Theatre review: Money, Shunt Collective, Bermondsey St, London, 12th March 2010

For this show, the Shunt Collective has created a vast and highly original set in a warehouse near its Bermondsey Street headquarters. From the outside, it looks vaguely industrial, some huge metal machine with ladders and walkways around the outside. Then, the audience are led through a door and into the interior. They move through a series of rooms and different levels, where the action of the play takes place above, below and all around. The surprises of each different section of the structure and how it is revealed give the piece part of its impact, so I won’t give too many details, but suffice to say that it is about as far as you can get from a traditional proscenium arch theatre.

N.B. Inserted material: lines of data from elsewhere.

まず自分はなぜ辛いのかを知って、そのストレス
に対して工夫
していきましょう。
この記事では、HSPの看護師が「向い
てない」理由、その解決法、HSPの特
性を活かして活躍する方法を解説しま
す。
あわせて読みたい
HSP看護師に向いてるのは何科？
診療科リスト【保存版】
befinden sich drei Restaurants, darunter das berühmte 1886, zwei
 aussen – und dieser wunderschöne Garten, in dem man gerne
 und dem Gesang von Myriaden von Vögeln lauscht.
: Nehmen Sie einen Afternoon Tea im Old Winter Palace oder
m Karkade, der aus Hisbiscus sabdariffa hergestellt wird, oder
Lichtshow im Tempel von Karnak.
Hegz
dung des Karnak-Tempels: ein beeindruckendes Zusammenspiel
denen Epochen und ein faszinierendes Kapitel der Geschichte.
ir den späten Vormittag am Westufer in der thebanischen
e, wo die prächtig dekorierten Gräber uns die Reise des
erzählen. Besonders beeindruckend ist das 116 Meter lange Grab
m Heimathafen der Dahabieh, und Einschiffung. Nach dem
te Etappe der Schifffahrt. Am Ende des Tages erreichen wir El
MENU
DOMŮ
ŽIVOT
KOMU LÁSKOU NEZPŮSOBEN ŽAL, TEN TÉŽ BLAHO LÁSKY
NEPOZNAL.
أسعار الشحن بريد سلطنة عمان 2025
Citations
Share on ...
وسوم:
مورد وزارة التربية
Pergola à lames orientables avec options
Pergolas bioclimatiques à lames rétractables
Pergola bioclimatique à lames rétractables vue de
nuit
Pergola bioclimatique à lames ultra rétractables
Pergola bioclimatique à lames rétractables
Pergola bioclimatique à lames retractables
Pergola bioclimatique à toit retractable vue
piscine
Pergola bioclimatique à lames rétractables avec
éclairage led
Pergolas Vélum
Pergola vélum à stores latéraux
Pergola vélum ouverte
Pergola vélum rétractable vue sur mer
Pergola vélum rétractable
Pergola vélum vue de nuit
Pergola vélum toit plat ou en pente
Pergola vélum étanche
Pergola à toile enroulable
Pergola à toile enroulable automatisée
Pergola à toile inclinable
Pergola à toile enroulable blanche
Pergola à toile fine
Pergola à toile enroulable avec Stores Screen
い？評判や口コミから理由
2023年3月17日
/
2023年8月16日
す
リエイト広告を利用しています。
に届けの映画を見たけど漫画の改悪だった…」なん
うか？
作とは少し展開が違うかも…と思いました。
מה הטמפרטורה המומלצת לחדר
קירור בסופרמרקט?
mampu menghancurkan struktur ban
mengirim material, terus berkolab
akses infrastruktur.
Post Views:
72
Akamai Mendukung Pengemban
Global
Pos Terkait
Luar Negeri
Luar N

The reviews that I had read led me to believe that there was no plot whatsoever, but this isn’t strictly true. It is certainly sparse in detail, the dialogue is often absurd and elliptical and there isn’t a conventional narrative. But the play is based on Emile Zola’s novel L’Argent, which was about a real life banking crash in nineteenth century France, and with this in mind it is easy to see the machine as representative of a financial institution. Early on, a man tries to gain entry into a Kafkaesque bureaucratic organisation. Later, the same character, now a big success, reels off meaningless but ever increasing numbers to show how his unspecified enterprise is growing. Another character tells a story about a man who was desperate to buy shares in “this”, she says, with a wave of the arm that takes in the whole set without explaining what it is that is so valuable.

The machine is an apt metaphor for a bloated financial institution – a vast, incomprehensible structure, whose function is unclear, but whose vital importance is never questioned by those who rush around it, endlessly tending to its hissing, groaning pipes and gears. As the numbers on the screens shoot up, it seems ever more unlikely that the structure can take the strain.

In the end, this show is all about the spectacle. Being at the centre of the action is a successful technique because it is so immersive. Every little detail of the set produces satisfying ‘ooo’s of wonder as it is revealed. The sights and sounds and surprises produce a genuine reaction from the audience. It doesn’t play on the emotions in the way that a character-driven drama might, but it provides an intense sensory experience that never allows you to stay a step removed.